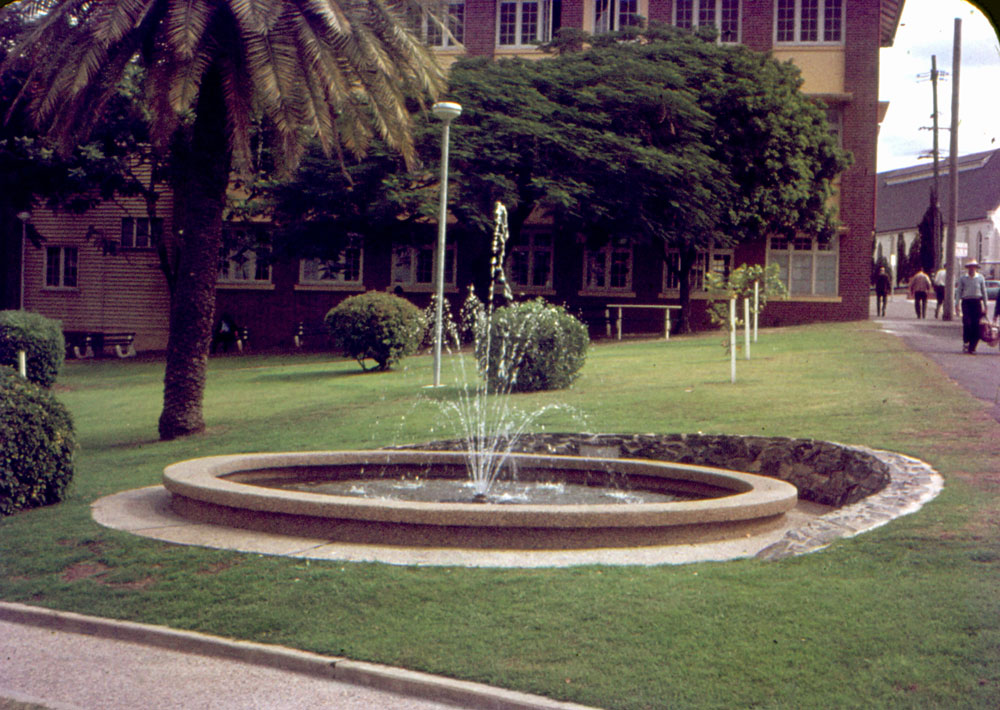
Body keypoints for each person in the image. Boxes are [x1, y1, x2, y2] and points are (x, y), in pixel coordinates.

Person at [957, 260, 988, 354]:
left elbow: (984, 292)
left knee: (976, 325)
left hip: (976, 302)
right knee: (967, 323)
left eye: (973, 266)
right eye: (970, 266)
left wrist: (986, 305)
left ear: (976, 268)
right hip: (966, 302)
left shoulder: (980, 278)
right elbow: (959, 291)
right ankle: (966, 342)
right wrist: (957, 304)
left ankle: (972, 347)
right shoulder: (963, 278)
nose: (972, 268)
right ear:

● ● ● ● ● ● ●

■ What you have to do
Leave the pictures aside and output each entry exactly as it stands.

■ The answer
Body keypoints for each person in the image. Boxes are [x1, y1, x2, y2] and points are (x, y), in pixel coordinates.

Person at [957, 260, 988, 354]:
left elbow: (984, 292)
left knee: (976, 325)
left hip: (976, 302)
right knee: (967, 323)
left eye: (973, 266)
right eye: (970, 266)
left wrist: (986, 305)
left ear: (976, 268)
right hip: (966, 302)
left shoulder: (980, 278)
right elbow: (959, 291)
right ankle: (966, 342)
right wrist: (957, 304)
left ankle: (972, 347)
right shoulder: (963, 278)
nose: (972, 268)
right ear:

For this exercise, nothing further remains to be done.